Jon Matonis, who is an economist and Bitcoin Foundation founding member has stated his belief in Bitcoin’s future last month.
In an interview with BusinessInsider, Jon expressed his views with the journal about the ‘bubble’.
“To the people who say bitcoin’s a bubble, I would say bitcoin is the pin that’s going to pop the bubble. The bubble is the insane bond markets and the fake equity markets that are propped up by the central banks. Those are the bubbles”,
But yet, Banks are becoming interested in the currencies, and Matonis thinks that this is good for the tokens;
“I think it’s fabulous that they’re getting into it because it brings in new liquidity,” adding that it would assist to “mature the market and reduce volatility”
Jon was responding to statements that Bitcoin has had a rough start this year, from its highest valuations of $20,000 at the end of 2017 to current valuation of $7367.04 (up 6% in the last 24hours).

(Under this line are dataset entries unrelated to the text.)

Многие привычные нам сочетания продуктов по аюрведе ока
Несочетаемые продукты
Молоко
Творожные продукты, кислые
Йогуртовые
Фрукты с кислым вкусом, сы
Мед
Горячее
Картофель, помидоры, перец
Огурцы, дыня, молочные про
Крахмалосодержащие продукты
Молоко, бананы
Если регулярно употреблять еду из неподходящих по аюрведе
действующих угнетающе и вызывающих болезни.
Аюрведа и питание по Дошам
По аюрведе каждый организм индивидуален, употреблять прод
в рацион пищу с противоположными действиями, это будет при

Jon argued that fiat is could be on its final chapter and that we were entering into a ‘post-legal-tender age” which would be powered by decentralised cryptocurrencies and not the traditional banking system.
Regulations should not be used to govern cryptocurrencies “I think we should operate in an environment of caveat emptor: Let the buyer do his research. This hopefully has forced a lot of investors to do more research. No one is forcing them to invest in ICOs. If you’re worried about the risk, just walk away.”